Invasion of Ramnad and the Occupation of the Nawab of the Carnatic
In the year 1771, Thuljaji also invaded the dominion of Polygar of Ramnad who had wrested Hanumantagudi from Thanjavur during the reign of Pratapsingh. The Raja of Ramnad was very much dependent of Nawab of Carnatic and this action of aggression by Thuljaji forced the Nawab to interfere. A mortifying understanding was forced upon the Raja and was later ratified by the officials of the British East India Company. Apart from a war indemnity of thirty-two lakhs, eighty lakhs of arrears had to be paid. Thuljaji also ceded two Subhas of Thanjavur to the Nawab. Arni and Hanumantagudi were taken from the Raja's hands and Thanjavur was to have the identical foreign policy as the kingdom of the Nawab.

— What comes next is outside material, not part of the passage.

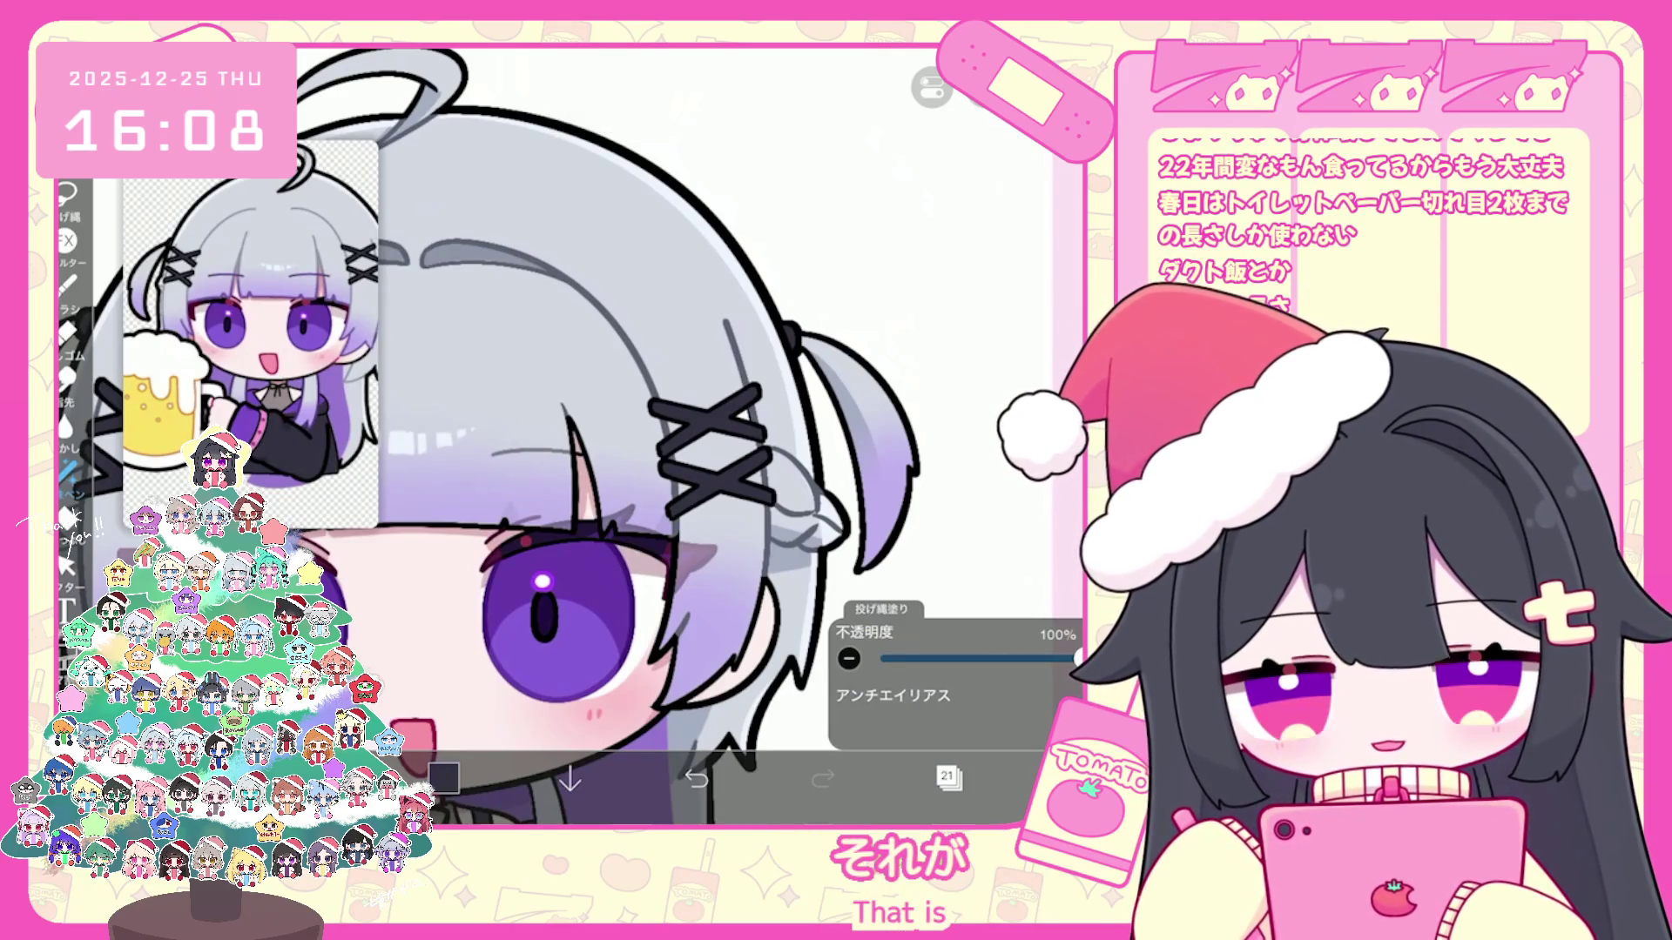
pyautogui.scroll(-3, 614, 432)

Thuljaji, shaken and humiliated by the provisions of the treaty, applied to the Peshwa for help. A large army commanded by Raghoba was dispatched to help Thuljaji. But court intrigues at Satara forced him to turn back. Thanjavur was taken by the forces of the Nawab of Carnatic and Thuljaji was deposed. Thanjavur loathed under the rule of the Nawab for three years (from 1773 to 1776).
Restoration of Thuljaji
In the year 1776, the Board of Directors of the British East India Company also ordered the restoration of Thuljaji. Nonetheless, soon after the restoration treaty was forced upon him by which he became a mere vassal of the British. His army was disbanded and replaced with Company troops. He was to pay regular tribute to both the Nawab and the Company.
The Second Mysore War
In the year 1780, Second Mysore War broke out between Hyder Ali and the Company. Immediately after that, along with his son Tipu Sultan he also invaded Thanjavur. The Mysore army was in complete occupation of the kingdom for 6 years. The entire region was ransacked and the people were carried away. There are records by missionary Schwartz which shows the abduction of 20,000 children by Tipu Sultan from Thanjavur in the year 1784 alone. The entire produce fell and a calamity thus ensued. Thereafter, Thanjavur, due to the impact of Tipu Sultan, did not recover till the beginning of the 19th century.
Literature of Thuljaji
Being a fine writer, Thuljaji, could compose in Sanskrit as well as Telugu and Marathi. Later, he was also conferred the title of Andhra Kalidasa on poet Aluri Kuppana. Poet Aluri Kuppana wrote several classics like Acharyavijayamu, Panchanada Sthalapurana, Yakshaganas of Ramayana and the Bhagavata, Parana Bhagavatacharitra, Indumati Parinaya and Karmavipaka. Thuljaji, even though he was a Hindu, was tolerant of other faiths and confided upon a Christian missionary called Schwartz. Thuljaji was also drawn deeply to Saivism.
Death of Thuljaji
In the year 1787, at the age of 49, Thuljaji died leaving a poor state for its people. As a result, two of his queens committed Sati. As Thuljaji did not have any offspring, he adopted Serfoji from a parallel branch of the Bhonsle family. Serfoji II ascended the throne at the age of 10 with Thuljaji's brother Amarsingh as regent.